Tesaro has been asked by NICE to submit a proposal for Zejula use on the National Health Service via the Cancer Drugs Fund for maintenance treatment of patients with relapsed, platinum-sensitive ovarian, fallopian tube and peritoneal cancer.
The drug was approved by European regulators in November last year for patients in a complete response (CR) or partial response (PR) to platinum-based chemotherapy.
Zejula (niraparib) is the first once-daily, oral poly (ADP-ribose) polymerase (PARP) 1/2 inhibitor to be cleared in the region for patients regardless of BRCA mutation status.
Platinum-based chemotherapy is an effective but its efficacy diminishes over time, and progression-free survival becomes shorter after each successive platinum treatment, highlighting the need for new treatment options.

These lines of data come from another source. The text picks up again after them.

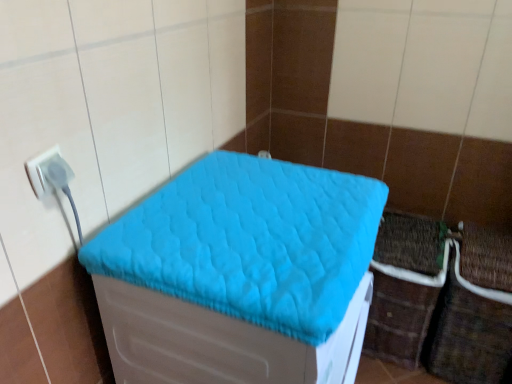
Question: Considering the relative sizes of white plastic plug at left and brown woven crate at lower right in the image provided, is white plastic plug at left thinner than brown woven crate at lower right?

Choices:
 (A) yes
 (B) no

Answer: (A)

Question: Does white plastic plug at left have a lesser height compared to brown woven crate at lower right?

Choices:
 (A) no
 (B) yes

Answer: (B)

Question: Can you confirm if white plastic plug at left is wider than brown woven crate at lower right?

Choices:
 (A) yes
 (B) no

Answer: (B)

Question: From a real-world perspective, is white plastic plug at left on top of brown woven crate at lower right?

Choices:
 (A) yes
 (B) no

Answer: (A)

Question: From a real-world perspective, is white plastic plug at left physically below brown woven crate at lower right?

Choices:
 (A) yes
 (B) no

Answer: (B)

Question: Considering the positions of turquoise quilted cushion at center and white plastic plug at left in the image, is turquoise quilted cushion at center taller or shorter than white plastic plug at left?

Choices:
 (A) short
 (B) tall

Answer: (A)

Question: From the image's perspective, is turquoise quilted cushion at center above or below white plastic plug at left?

Choices:
 (A) above
 (B) below

Answer: (B)

Question: Considering the relative positions of turquoise quilted cushion at center and white plastic plug at left in the image provided, is turquoise quilted cushion at center to the left or to the right of white plastic plug at left?

Choices:
 (A) right
 (B) left

Answer: (A)

Question: In the image, is turquoise quilted cushion at center positioned in front of or behind white plastic plug at left?

Choices:
 (A) front
 (B) behind

Answer: (A)

Question: From a real-world perspective, is brown woven crate at lower right physically located above or below white plastic plug at left?

Choices:
 (A) above
 (B) below

Answer: (B)

Question: From the image's perspective, is brown woven crate at lower right located above or below white plastic plug at left?

Choices:
 (A) below
 (B) above

Answer: (A)

Question: Is brown woven crate at lower right spatially inside white plastic plug at left, or outside of it?

Choices:
 (A) inside
 (B) outside

Answer: (B)

Question: In the image, is brown woven crate at lower right on the left side or the right side of white plastic plug at left?

Choices:
 (A) left
 (B) right

Answer: (B)

Question: Is white plastic plug at left bigger or smaller than turquoise quilted cushion at center?

Choices:
 (A) big
 (B) small

Answer: (B)

Question: Do you think white plastic plug at left is within turquoise quilted cushion at center, or outside of it?

Choices:
 (A) inside
 (B) outside

Answer: (B)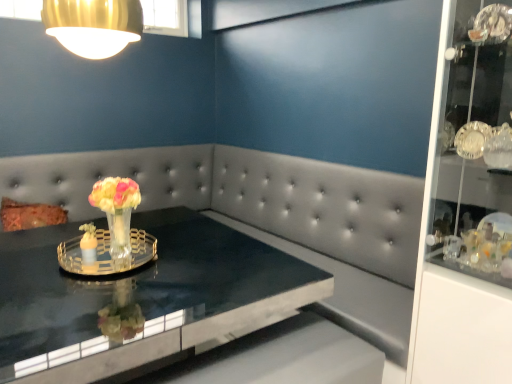
Question: Should I look upward or downward to see clear glass tray at center?

Choices:
 (A) down
 (B) up

Answer: (A)

Question: Does translucent glass vase at center have a lesser height compared to gold metallic lampshade at upper left?

Choices:
 (A) no
 (B) yes

Answer: (A)

Question: Can you see translucent glass vase at center touching gold metallic lampshade at upper left?

Choices:
 (A) yes
 (B) no

Answer: (B)

Question: Considering the relative positions of translucent glass vase at center and gold metallic lampshade at upper left in the image provided, is translucent glass vase at center to the left of gold metallic lampshade at upper left from the viewer's perspective?

Choices:
 (A) no
 (B) yes

Answer: (A)

Question: From the image's perspective, is translucent glass vase at center above gold metallic lampshade at upper left?

Choices:
 (A) yes
 (B) no

Answer: (B)

Question: Is translucent glass vase at center not close to gold metallic lampshade at upper left?

Choices:
 (A) yes
 (B) no

Answer: (B)

Question: Is translucent glass vase at center facing away from gold metallic lampshade at upper left?

Choices:
 (A) yes
 (B) no

Answer: (B)

Question: Is gold metallic lampshade at upper left not close to translucent glass vase at center?

Choices:
 (A) yes
 (B) no

Answer: (B)

Question: Is gold metallic lampshade at upper left facing towards translucent glass vase at center?

Choices:
 (A) yes
 (B) no

Answer: (B)

Question: From the image's perspective, does gold metallic lampshade at upper left appear higher than translucent glass vase at center?

Choices:
 (A) yes
 (B) no

Answer: (A)

Question: Considering the relative sizes of gold metallic lampshade at upper left and translucent glass vase at center in the image provided, is gold metallic lampshade at upper left wider than translucent glass vase at center?

Choices:
 (A) no
 (B) yes

Answer: (B)

Question: Is gold metallic lampshade at upper left positioned with its back to translucent glass vase at center?

Choices:
 (A) no
 (B) yes

Answer: (A)

Question: From a real-world perspective, is gold metallic lampshade at upper left physically below translucent glass vase at center?

Choices:
 (A) yes
 (B) no

Answer: (B)

Question: Does gold metallic lampshade at upper left touch black glossy table at center?

Choices:
 (A) no
 (B) yes

Answer: (A)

According to Tesaro, Zejula provides an opportunity to increase progression-free survival after platinum therapy, which it says will have "a profound impact" on women and their families.
In clinical trials, the treatment was shown to cut the risk of disease progression or death by 73 percent in patients with germline BRCA mutations and by 55 percent in those without germline BRCA mutations, the firm noted.
However, in draft guidelines, the National Institute for Health and Care Excellence has concluded that despite being recognised as a promising treatment, there was not sufficient evidence of clinical and cost effectiveness for Zejula to be recommended for routine commissioning.
The drug’s inclusion in the CDF, however, would allow uncertainties in the clinical evidence to be addressed through the collection of additional data, it said.
As such, the company has been invited by NICE to submit a proposal for including Zejula in the CDF for treating relapsed, platinum-sensitive high-grade serous epithelial ovarian, fallopian tube or primary peritoneal cancer that has responded to the most recent course of platinum-based chemotherapy in adults, but only if patients have a germline BRCA mutation and have had two courses of platinum-based chemotherapy, or they do not have a germline BRCA mutation and have had two or more courses of platinum-based chemotherapy.